-- Assignment --
Beginning with the line where "changement de tuiles" appears, restate the lines word for word through the last one in the listing.

(Material provided)

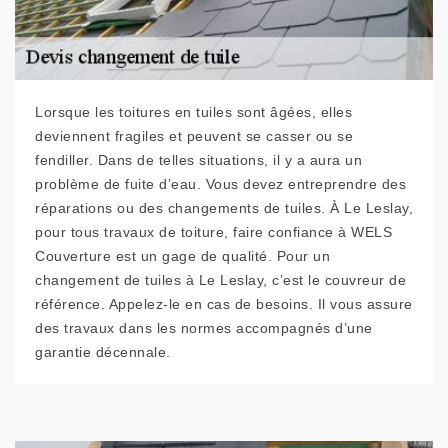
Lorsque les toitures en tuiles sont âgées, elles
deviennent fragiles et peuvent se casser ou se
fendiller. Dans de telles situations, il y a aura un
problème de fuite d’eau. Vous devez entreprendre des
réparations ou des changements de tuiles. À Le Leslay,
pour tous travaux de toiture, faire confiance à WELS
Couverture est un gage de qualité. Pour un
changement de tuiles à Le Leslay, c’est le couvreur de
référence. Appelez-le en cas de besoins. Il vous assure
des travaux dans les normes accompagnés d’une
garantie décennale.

(End Material provided)

-- Response to the exercise --
changement de tuiles à Le Leslay, c’est le couvreur de
référence. Appelez-le en cas de besoins. Il vous assure
des travaux dans les normes accompagnés d’une
garantie décennale.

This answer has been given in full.